The attack on remedies intended to flatten the playing field between Blacks and Whites--affirmative action--and diminish the myth of meritocracy, I say myth, because of the often hidden advantages whites accumulate for just being white, has decreased the absolute numbers as well as the gains of the Civil Rights. It's now illegal in California, Texas, Nebraska, Michigan, Florida, and if Ward Connerly has his way, we will be thrust into his purposed "colorblind" world.

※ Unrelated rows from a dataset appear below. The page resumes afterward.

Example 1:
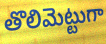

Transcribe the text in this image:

తొలిమెట్టుగా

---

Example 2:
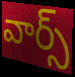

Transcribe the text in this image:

వార్స్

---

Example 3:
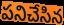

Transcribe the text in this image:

పనిచేసిన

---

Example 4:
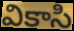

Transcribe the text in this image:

వికాసి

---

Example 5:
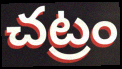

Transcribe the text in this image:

చట్రం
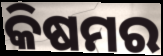
କିଷମର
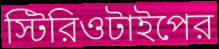
স্টিরিওটাইপের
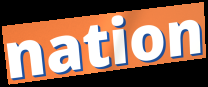
nation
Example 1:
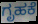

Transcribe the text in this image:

ಗೃಹಕೆ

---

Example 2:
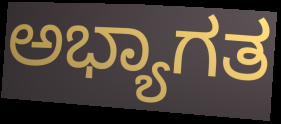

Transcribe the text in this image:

ಅಭ್ಯಾಗತ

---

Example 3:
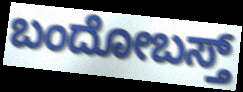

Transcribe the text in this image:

ಬಂದೋಬಸ್ತ್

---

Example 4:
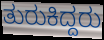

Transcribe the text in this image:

ತುರುಕಿದ್ದರು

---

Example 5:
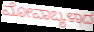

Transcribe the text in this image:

ಮೋವಾಬ್ಯಳಾದ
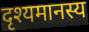
दृश्यमानस्य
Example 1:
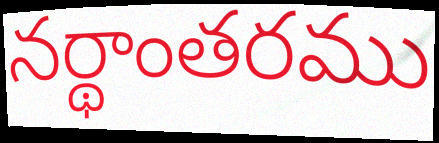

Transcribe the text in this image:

నర్థాంతరము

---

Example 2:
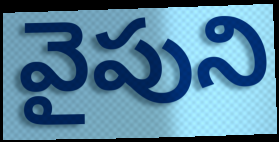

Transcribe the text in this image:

వైపుని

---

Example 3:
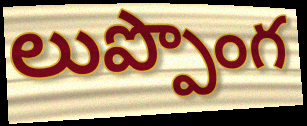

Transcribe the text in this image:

లుప్పొంగ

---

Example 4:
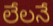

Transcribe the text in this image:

లేలనే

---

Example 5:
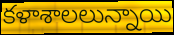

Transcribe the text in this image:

కళాశాలలున్నాయి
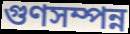
গুণসম্পন্ন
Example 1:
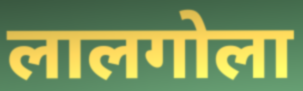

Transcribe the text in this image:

लालगोला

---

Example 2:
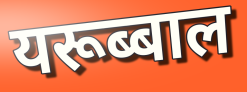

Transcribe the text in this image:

यरूब्बाल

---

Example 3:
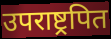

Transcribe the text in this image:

उपराष्ट्रपित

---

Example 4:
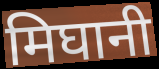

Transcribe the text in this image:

मिघानी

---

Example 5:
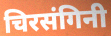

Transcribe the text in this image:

चिरसंगिनी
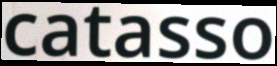
catasso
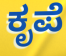
ಕೃಪೆ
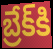
బ్రేక్‌కి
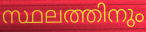
സ്ഥലത്തിനും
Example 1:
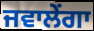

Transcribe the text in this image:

ਜਵਾਲੇਂਗਾ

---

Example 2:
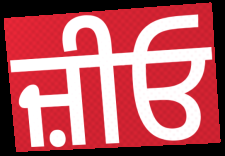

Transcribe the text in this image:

ਜ਼ੀਓ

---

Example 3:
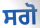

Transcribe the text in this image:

ਸਗੋ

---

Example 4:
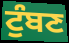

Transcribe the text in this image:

ਟੁੰਬਣ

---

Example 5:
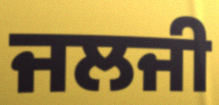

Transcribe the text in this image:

ਜਲਜੀ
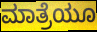
ಮಾತ್ರೆಯೂ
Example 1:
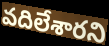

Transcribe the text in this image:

వదిలేశారని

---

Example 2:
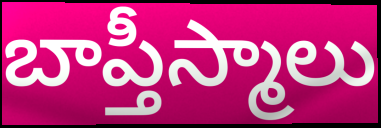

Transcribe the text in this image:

బాప్తీస్మాలు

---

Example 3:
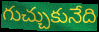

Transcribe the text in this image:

గుచ్చుకునేది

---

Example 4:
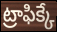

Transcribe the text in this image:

ట్రాఫిక్కే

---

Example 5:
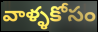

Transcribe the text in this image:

వాళ్ళకోసం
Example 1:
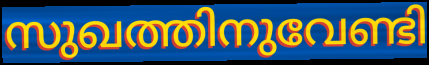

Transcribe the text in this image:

സുഖത്തിനുവേണ്ടി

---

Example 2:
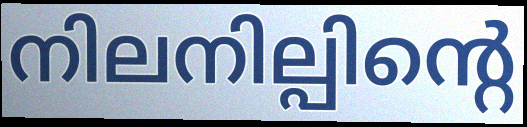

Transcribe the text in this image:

നിലനില്പിന്റെ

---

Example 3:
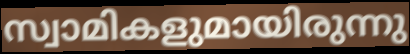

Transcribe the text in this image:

സ്വാമികളുമായിരുന്നു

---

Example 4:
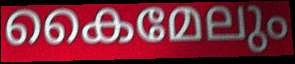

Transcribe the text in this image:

But colorblind isn't colorblind for people of color, it merely is code for ending access.
We are not there yet.
Lani Guinier , once Bill Clinton's pick for Attorney General and now a Harvard Law professor, spoke about the need for racial literacy, a lens through which to see the distribution of power generally, and an invaluable tool to critique how power is organized, to see the hierarchy, and to see who is on top of that hierarchy. She asks people to examine the three dimensions of power: What are the rules? Who set them and what is their purpose? And what is the story the winners tell the losers in order to get the losers to continue to engage?
Think about that! Yes, Barack Obama is president, in some ways, because he manipulated his racial identity to make at least some white people feel unafraid of him. He didn't present himself as an angry Black man, but as a feminized, Metrosexual, a family man. This isn't colorblindness; Obama ran his campaign as an accommodation to racism. No one was saying that things aren't better, but because there is still an intersection between race and poverty, we cannot pretend to ourselves that this intersection is mere coincidence.